* [Passage to read]
+ + + + +

Vail playing for the Atlanta Flames in 1978
September 16, 1953 |
Timmins, ON, CAN
|Height||6 ft 1 in (185 cm)|
|Weight||220 lb (100 kg; 15 st 10 lb)|
|Played for||Atlanta Flames
Detroit Red Wings
|NHL Draft||21st overall, 1973
|WHA Draft||29th overall, 1973
Eric "Big Train" Vail (born September 16, 1953) is a Canadian former ice hockey player who played nine seasons in the National Hockey League (NHL) for the Atlanta Flames, Calgary Flames and Detroit Red Wings. He won the Calder Memorial Trophy in 1975 as the NHL's rookie of the year and played in the 1977 NHL All-Star Game. Also in 1977, Vail played with Team Canada at the World Ice Hockey Championship. At the time of his 1981 trade to Detroit, Vail was the Flames' franchise leader in goal scoring.
Vail played three years of junior hockey in the Ontario Hockey Association (OHA). He spent two seasons with the Niagara Falls Flyers, scoring 48 points in 59 games in 1970–71 and improving to 73 points in 60 games in 1971–72. He split the 1972–73 OHA season between the Sault Ste. Marie Greyhounds and the Sudbury Wolves, scoring 48 goals and 105 points combined between the two teams. Vail was selected by both the Atlanta Flames, 21st overall at the 1973 NHL Amateur Draft and the Quebec Nordiques, 29th overall at the 1973 WHA Amateur Draft.

+ + + + +

* [Dataset]
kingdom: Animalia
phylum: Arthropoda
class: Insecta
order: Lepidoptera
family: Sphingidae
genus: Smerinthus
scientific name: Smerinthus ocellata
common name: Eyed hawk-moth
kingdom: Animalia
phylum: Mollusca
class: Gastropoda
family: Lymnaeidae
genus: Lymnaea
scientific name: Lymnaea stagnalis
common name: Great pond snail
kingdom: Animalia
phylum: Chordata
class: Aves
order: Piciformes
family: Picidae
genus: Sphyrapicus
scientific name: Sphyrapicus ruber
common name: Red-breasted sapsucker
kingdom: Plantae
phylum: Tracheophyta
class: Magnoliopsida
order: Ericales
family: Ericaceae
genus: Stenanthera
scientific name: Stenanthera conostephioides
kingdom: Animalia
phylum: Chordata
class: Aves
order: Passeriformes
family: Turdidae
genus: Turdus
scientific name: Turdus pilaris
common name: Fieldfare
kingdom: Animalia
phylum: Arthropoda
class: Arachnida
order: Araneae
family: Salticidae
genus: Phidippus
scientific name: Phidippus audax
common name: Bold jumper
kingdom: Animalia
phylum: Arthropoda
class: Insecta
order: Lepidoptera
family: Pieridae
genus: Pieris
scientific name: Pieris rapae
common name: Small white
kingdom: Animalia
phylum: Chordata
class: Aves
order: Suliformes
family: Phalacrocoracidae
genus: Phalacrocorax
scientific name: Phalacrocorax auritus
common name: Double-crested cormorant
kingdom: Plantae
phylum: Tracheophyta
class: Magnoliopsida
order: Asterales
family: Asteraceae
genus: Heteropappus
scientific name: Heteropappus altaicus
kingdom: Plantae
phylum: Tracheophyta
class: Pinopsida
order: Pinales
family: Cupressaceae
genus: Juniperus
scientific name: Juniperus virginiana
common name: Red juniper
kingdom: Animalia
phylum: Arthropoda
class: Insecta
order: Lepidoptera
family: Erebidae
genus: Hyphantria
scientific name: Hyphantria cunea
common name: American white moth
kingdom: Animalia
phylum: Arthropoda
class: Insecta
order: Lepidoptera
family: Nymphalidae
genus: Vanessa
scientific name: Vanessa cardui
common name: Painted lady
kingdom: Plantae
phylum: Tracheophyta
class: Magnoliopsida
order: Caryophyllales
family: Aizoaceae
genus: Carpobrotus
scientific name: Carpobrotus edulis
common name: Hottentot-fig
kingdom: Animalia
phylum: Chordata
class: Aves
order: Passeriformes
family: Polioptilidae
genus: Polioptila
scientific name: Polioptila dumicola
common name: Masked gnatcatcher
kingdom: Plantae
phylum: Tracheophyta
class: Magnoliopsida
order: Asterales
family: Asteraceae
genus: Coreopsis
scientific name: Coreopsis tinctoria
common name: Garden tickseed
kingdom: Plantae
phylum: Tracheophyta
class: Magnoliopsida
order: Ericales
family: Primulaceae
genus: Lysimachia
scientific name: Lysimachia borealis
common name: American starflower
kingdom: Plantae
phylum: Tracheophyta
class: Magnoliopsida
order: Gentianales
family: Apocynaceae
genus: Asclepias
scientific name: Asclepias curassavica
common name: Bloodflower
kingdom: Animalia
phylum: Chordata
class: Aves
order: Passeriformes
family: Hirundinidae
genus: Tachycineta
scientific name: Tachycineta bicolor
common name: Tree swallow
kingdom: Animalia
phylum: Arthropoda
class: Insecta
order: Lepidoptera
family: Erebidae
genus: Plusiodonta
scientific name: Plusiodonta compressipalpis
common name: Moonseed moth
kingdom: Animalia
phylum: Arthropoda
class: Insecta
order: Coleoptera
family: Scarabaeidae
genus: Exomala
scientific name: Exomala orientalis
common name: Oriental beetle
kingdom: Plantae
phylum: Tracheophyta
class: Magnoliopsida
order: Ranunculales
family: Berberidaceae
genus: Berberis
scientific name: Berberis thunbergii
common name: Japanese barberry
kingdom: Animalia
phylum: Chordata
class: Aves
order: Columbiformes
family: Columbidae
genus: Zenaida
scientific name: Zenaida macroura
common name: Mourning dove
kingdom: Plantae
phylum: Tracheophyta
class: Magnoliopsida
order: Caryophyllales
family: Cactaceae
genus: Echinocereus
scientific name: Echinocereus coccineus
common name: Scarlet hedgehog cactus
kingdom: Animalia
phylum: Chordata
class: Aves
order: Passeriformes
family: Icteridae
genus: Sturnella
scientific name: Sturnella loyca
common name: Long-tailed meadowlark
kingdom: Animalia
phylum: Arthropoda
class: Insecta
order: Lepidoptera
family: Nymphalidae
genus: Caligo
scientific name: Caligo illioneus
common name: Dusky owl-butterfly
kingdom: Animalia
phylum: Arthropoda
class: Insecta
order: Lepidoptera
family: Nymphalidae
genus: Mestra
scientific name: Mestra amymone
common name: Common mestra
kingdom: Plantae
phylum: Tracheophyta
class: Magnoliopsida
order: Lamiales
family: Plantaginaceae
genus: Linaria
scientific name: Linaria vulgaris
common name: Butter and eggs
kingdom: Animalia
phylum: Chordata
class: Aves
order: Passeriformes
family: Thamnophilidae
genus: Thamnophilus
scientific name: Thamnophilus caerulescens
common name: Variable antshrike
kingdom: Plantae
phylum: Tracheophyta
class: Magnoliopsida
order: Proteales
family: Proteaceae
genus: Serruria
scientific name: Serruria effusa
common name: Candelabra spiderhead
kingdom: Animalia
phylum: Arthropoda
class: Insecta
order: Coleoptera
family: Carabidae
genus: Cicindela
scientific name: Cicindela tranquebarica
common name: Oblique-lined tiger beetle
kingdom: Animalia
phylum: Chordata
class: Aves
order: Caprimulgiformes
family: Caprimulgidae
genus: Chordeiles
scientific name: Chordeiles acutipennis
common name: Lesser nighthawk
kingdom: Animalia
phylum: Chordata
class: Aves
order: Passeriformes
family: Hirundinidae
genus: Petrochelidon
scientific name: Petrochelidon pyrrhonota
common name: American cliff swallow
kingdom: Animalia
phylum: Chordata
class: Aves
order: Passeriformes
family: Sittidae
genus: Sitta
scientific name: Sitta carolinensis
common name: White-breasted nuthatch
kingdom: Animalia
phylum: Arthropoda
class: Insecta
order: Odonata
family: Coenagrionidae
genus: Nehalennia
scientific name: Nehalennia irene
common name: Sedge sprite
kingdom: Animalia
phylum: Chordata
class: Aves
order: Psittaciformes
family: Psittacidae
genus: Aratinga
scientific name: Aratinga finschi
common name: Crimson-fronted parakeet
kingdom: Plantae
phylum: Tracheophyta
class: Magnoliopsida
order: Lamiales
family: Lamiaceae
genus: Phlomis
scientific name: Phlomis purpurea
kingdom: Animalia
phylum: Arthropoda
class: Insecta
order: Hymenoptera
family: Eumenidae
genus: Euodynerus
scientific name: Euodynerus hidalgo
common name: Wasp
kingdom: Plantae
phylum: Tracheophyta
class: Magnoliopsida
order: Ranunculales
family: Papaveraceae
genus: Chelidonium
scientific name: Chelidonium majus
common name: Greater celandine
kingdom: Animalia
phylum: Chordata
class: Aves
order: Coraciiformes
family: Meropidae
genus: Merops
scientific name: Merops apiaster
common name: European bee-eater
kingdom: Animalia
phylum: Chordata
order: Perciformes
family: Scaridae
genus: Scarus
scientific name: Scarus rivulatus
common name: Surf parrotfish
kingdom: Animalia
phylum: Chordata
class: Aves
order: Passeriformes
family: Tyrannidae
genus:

+ + + + +

* [Problem statement] According to the hockey biography, which trophy did Vail win in 1975? Answer using only the hockey biography above, not the lines.

* [Final answer] The Calder Memorial Trophy, as the NHL's rookie of the year.